When talking about the future of MarTech startups in Ukraine, our speakers agreed that while there are many possibilities and opportunities, much of the startup’s success depends on choosing the right target market. To become a Unicorn, a startup should aim for the global market, in some cases the US market exclusively. That said, testing a product is much easier locally. It’s worth noting, however, that many global markets already have solutions to the majority of problems, which is why the product has to be innovative enough to compete.
Oleksandr Sazonov, Co-Founder of Competera Pricing Platform, believes that there are many open opportunities for Ukrainian MarTech startups, but the founders need to think globally and build global products. Solutions that are developed in Ukraine are often done so without analyzing the global competition. In his opinion, finding investments is not an issue; the issue lies with the vision and the depth of understanding of the problem that the product is trying to solve.
It’s a challenge for many startups to scale up to the international market once they’ve established themselves locally. Victoria Umanska, Associate at bValue Venture Capital, argues that the cause is inflexibility of the companies, i.e. sticking to their existing business model when trying to expand globally. As a possible solution, she suggests National Partner programs. Although in general, you have fewer global prospects when branching out from the local market—unless your company started in the US. That being said, the US market is oversaturated, so it makes sense to look for opportunities and money in other countries.
Meanwhile, local startups are offering advertising products that are not in high demand in the Ukrainian market. Alexander Gorlov, a Managing Partner at CMS Group, claims that MarTech solutions from Ukrainian startups are too advanced for local advertising agencies. He says there’s no point for advertisers to use innovative, complicated MarTech technologies when good old Facebook or Google Ads cover all their needs and get the job done.

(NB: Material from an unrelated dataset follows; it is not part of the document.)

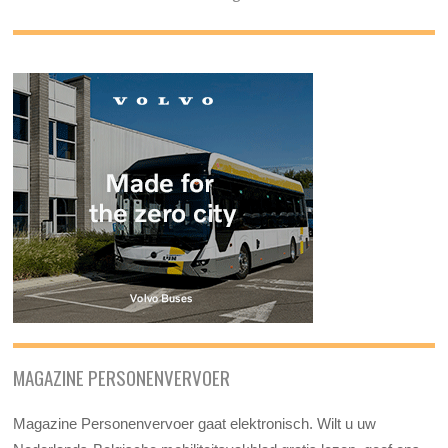
MAGAZINE PERSONENVERVOER
Magazine Personenvervoer gaat elektronisch. Wilt u uw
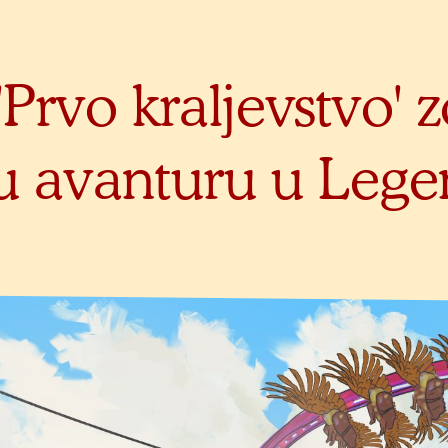
 'Prvo kraljevstvo' 
u avanturu u Leg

As for attracting investors and early-stage funding, startups need to consider whether the problem their product is solving is universal. Success in one market doesn’t translate to success in another. Of course, if you seek funding for a local product, then you’ll only find local investments. Dmytro Bilash, Co-Founder of Captain Growth, says that the MarTech industry is very fragmented, vertically. Ukrainian market is growing and consolidating, you can find client companies to buy your software. But it’s better to aim globally. After all, just because you’re making a product for a global market, doesn’t mean you can’t have local clients.
To sum up, our speakers had an optimistic forecast for the MarTech startup scene in Ukraine. Most of them have invested in or are willing to invest in local startups.